▸ **TRY IT**
Starting with the line that has "thumb mcp: (299, 250)" in the records below and stopping after the line that has "index mcp: (292, 214)", output every line exactly and nothing else; skip pictures.

TASK MATERIAL START

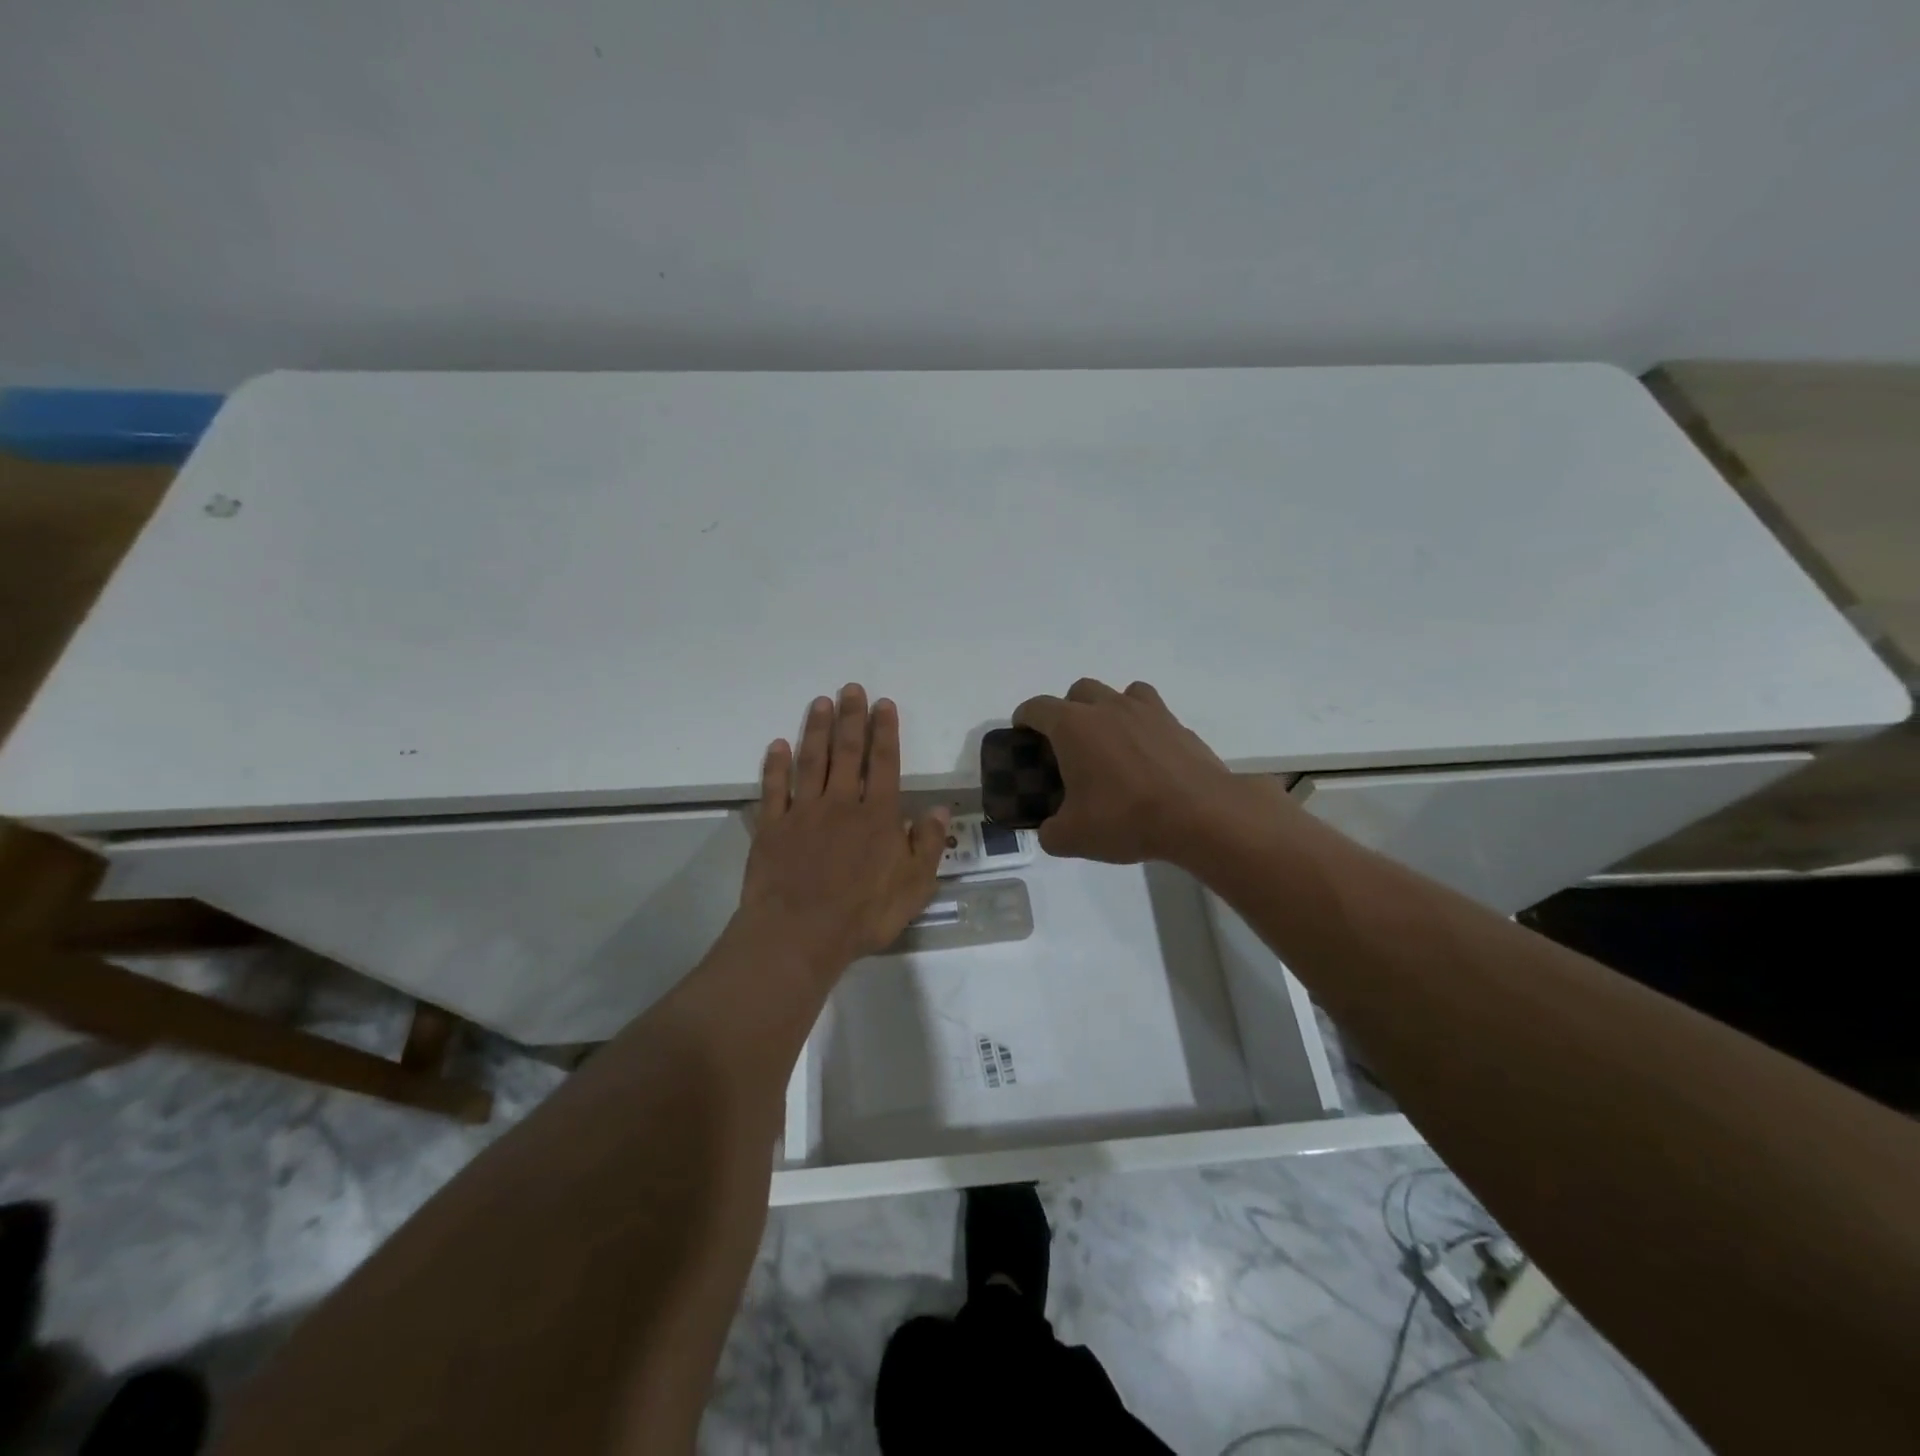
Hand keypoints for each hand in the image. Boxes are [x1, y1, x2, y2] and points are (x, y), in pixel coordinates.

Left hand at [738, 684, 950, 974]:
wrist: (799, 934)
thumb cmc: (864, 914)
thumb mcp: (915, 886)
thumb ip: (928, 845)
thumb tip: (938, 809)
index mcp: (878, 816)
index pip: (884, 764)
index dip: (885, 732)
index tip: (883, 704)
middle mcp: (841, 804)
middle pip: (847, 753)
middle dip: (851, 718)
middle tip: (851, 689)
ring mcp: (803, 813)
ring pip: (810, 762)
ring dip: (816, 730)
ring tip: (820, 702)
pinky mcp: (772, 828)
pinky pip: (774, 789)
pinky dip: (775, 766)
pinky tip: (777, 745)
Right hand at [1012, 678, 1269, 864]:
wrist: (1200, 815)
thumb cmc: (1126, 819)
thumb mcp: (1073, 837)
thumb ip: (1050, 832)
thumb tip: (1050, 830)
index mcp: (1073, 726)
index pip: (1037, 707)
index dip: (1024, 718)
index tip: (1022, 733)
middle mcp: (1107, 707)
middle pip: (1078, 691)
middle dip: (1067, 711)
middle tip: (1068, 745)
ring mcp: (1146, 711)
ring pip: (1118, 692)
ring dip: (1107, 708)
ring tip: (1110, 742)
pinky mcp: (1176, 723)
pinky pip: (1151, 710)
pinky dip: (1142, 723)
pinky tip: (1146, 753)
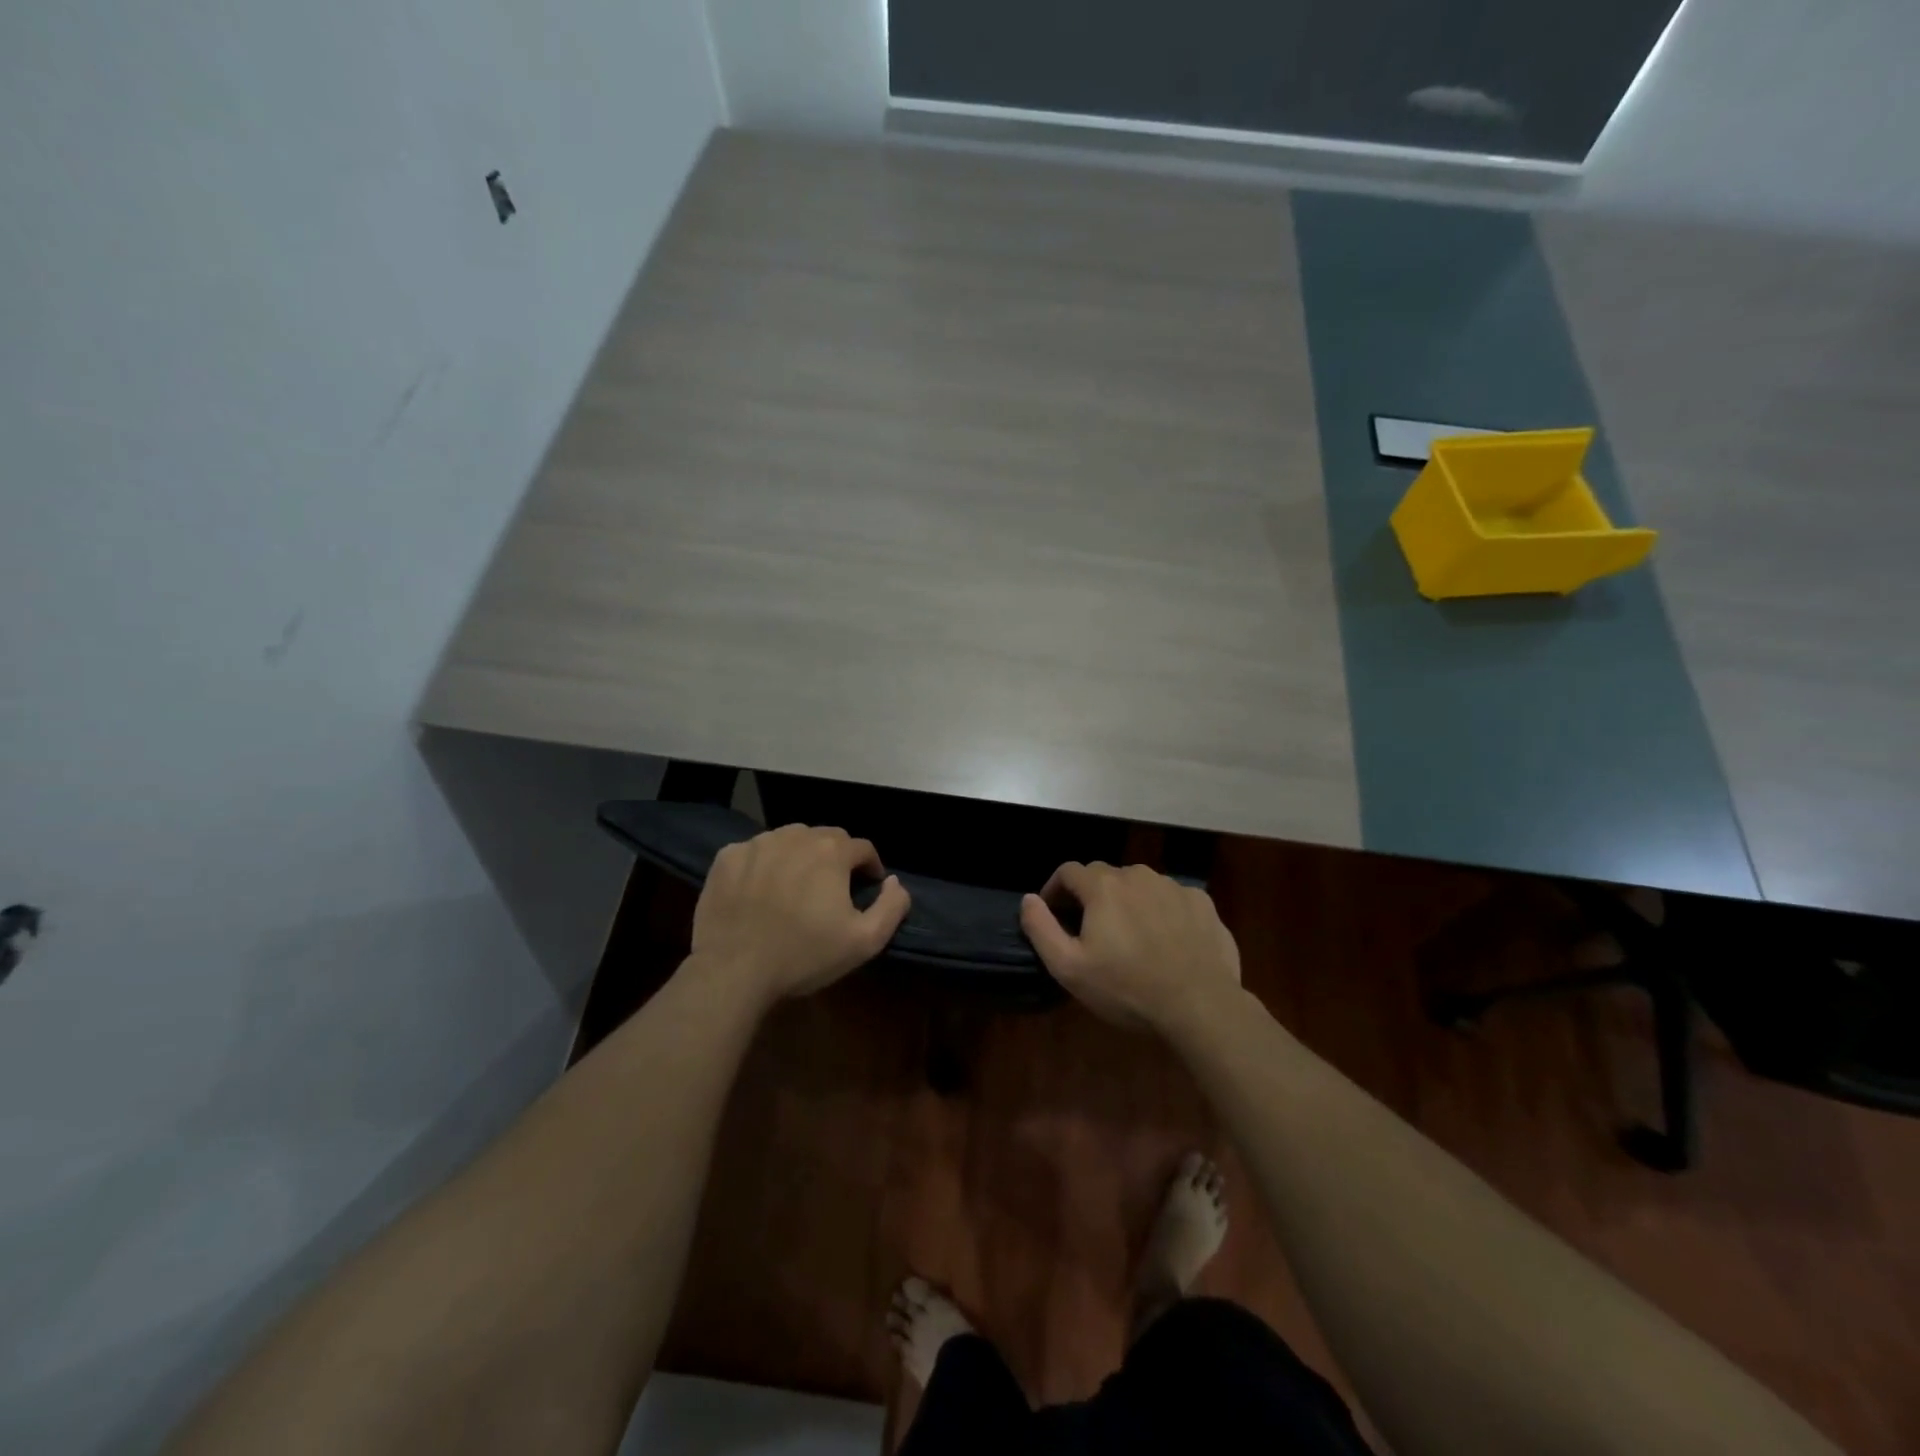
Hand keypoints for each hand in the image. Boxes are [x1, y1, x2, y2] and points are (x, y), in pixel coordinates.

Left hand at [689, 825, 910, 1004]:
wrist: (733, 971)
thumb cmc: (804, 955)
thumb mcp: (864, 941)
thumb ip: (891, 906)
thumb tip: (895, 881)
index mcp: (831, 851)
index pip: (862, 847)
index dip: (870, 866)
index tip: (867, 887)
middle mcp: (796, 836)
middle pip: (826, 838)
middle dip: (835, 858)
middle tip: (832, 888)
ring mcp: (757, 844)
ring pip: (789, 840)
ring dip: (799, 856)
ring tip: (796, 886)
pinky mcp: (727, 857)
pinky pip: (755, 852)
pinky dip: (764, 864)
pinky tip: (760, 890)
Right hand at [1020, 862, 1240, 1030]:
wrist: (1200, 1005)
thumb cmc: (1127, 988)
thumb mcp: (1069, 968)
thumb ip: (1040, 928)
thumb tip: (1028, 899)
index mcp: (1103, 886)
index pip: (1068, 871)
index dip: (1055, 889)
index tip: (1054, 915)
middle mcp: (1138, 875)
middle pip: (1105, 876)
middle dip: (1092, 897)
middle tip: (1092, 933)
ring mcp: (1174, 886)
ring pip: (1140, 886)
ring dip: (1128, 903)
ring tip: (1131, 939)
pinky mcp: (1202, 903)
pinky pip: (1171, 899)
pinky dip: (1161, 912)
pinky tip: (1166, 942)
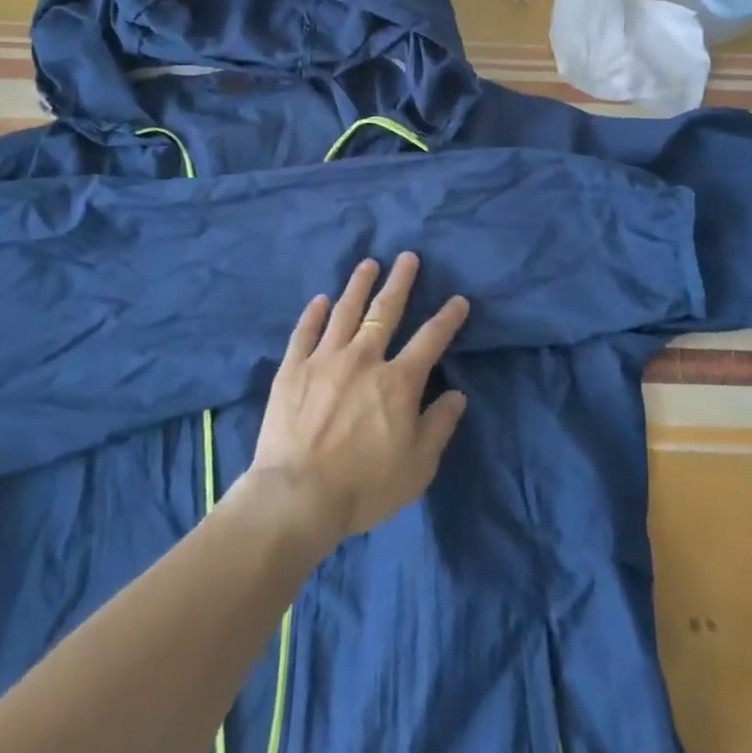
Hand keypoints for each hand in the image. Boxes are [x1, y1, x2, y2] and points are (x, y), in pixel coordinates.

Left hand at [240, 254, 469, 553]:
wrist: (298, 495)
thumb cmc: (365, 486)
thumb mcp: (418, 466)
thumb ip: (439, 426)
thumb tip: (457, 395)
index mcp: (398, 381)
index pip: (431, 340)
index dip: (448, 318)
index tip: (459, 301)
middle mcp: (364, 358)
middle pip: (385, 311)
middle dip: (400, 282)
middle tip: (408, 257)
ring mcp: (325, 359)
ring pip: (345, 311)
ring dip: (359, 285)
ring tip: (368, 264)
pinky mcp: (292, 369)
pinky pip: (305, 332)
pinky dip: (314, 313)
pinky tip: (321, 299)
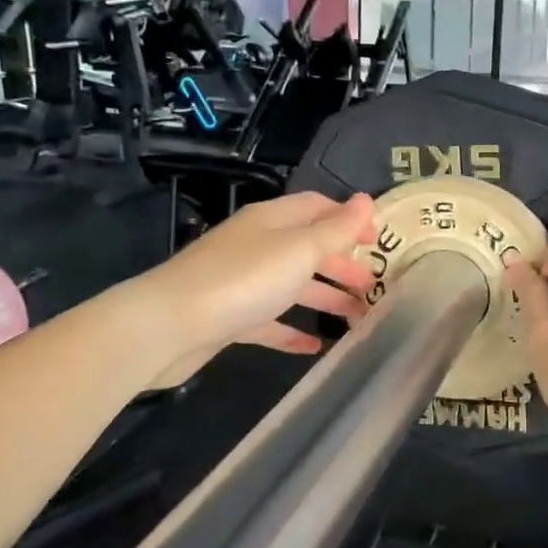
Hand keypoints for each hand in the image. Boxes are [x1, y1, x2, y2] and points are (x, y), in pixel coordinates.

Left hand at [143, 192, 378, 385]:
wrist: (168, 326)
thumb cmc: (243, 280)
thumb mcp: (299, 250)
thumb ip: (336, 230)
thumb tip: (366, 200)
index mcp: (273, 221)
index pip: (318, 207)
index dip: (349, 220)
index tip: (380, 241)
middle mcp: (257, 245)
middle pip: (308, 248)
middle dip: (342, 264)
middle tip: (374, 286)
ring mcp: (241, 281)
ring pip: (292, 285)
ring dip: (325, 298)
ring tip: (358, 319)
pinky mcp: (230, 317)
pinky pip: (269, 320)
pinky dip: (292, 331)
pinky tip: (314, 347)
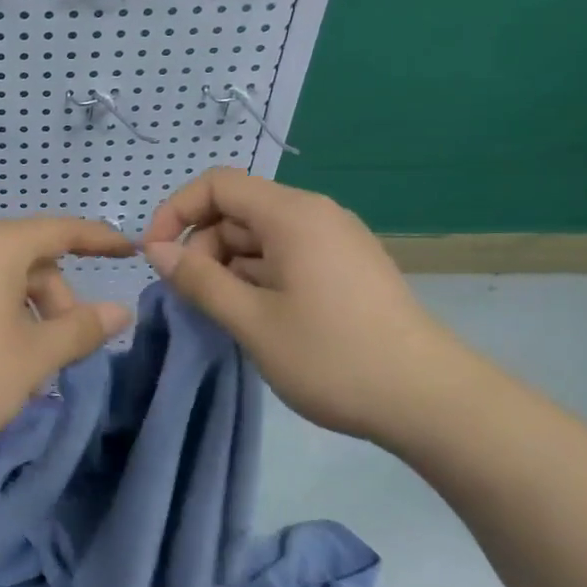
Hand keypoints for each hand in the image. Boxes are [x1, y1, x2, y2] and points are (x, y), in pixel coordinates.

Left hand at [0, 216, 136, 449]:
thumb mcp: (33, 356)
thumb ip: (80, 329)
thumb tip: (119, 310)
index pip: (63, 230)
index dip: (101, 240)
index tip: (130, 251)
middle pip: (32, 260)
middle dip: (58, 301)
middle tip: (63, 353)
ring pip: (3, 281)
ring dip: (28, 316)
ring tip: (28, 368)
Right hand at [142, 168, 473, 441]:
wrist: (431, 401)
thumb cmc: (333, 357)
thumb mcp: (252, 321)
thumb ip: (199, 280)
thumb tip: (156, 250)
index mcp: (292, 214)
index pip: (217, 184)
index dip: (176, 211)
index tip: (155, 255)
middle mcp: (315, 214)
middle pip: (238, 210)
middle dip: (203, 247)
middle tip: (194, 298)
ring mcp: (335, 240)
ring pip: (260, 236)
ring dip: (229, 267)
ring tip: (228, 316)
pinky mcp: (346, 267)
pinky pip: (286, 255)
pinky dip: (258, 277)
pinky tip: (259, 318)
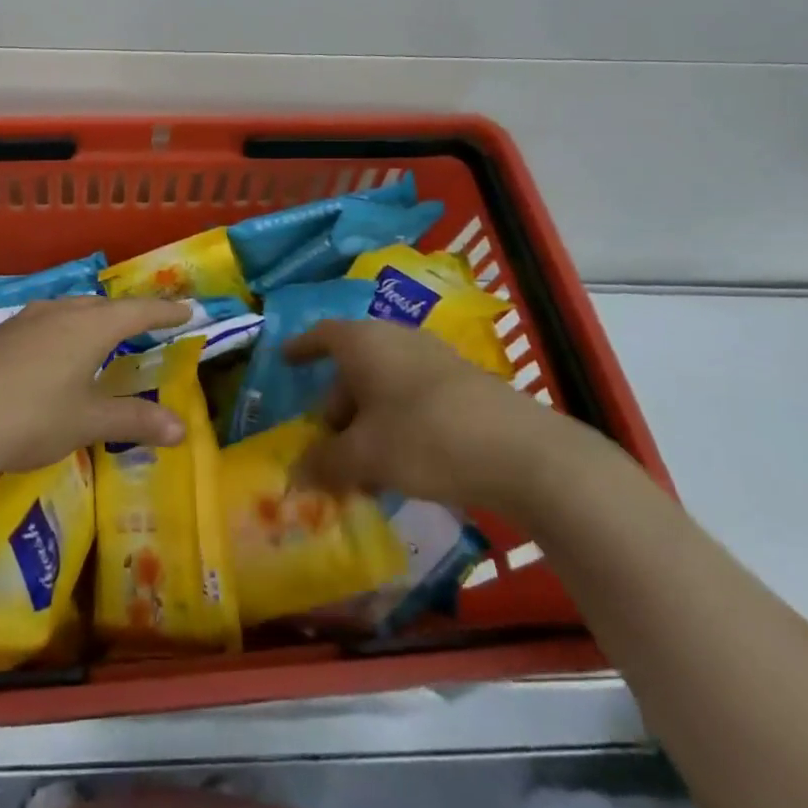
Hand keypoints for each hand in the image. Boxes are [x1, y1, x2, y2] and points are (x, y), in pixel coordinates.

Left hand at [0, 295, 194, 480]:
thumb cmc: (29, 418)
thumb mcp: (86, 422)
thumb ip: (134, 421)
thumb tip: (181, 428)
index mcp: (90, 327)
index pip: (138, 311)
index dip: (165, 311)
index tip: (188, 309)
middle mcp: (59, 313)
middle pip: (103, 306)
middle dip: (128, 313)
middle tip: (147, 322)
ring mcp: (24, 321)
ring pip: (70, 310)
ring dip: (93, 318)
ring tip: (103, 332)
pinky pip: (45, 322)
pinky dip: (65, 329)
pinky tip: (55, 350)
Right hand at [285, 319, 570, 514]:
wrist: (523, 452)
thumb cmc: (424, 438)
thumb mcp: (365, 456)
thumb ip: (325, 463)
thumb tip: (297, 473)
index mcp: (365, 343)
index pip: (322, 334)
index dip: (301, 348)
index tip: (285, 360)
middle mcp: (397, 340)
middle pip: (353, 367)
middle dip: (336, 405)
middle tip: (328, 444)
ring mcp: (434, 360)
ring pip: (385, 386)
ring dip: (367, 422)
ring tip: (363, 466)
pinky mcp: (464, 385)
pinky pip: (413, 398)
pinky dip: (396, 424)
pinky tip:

TASK MATERIAL END

▸ **PROBLEM SOLUTION**
thumb mcp: (299, 250)
thumb ip: (336, 230)
thumb tip: (366, 200)
index mcp: (273, 221)
index pip: (318, 207)
index dip: (349, 220)
index tip: (380, 241)
middle mcp: (257, 245)
middle pip: (308, 248)
middle dip: (342, 264)
middle tip: (374, 286)
ring mcp: (241, 281)
ring pip: (292, 285)
ring dip: (325, 298)
ring tip: (358, 319)
pinky mcp: (230, 317)
pinky pip: (269, 320)
pinky dip: (292, 331)
pinky tip: (314, 347)
Hand keypoints for each hand in the image. Boxes are [x1, y1, x2, y2] and points are (x, y), in pixel coordinates.

Left hand at [0, 216, 136, 449]:
thumb mcp: (33, 356)
thumb ip: (80, 329)
thumb tip: (119, 310)
index pip: (63, 230)
index dip: (101, 240)
index tip: (130, 251)
middle pip: (32, 260)
middle dip: (58, 301)
middle tip: (63, 353)
ring pip: (3, 281)
ring dip: (28, 316)
ring tip: (28, 368)
Right hand at [142, 168, 473, 441]:
wrist: (431, 401)
thumb cmc: (333, 357)
thumb mcp: (252, 321)
thumb ip: (199, 280)
thumb tip: (156, 250)
index mcp: (292, 214)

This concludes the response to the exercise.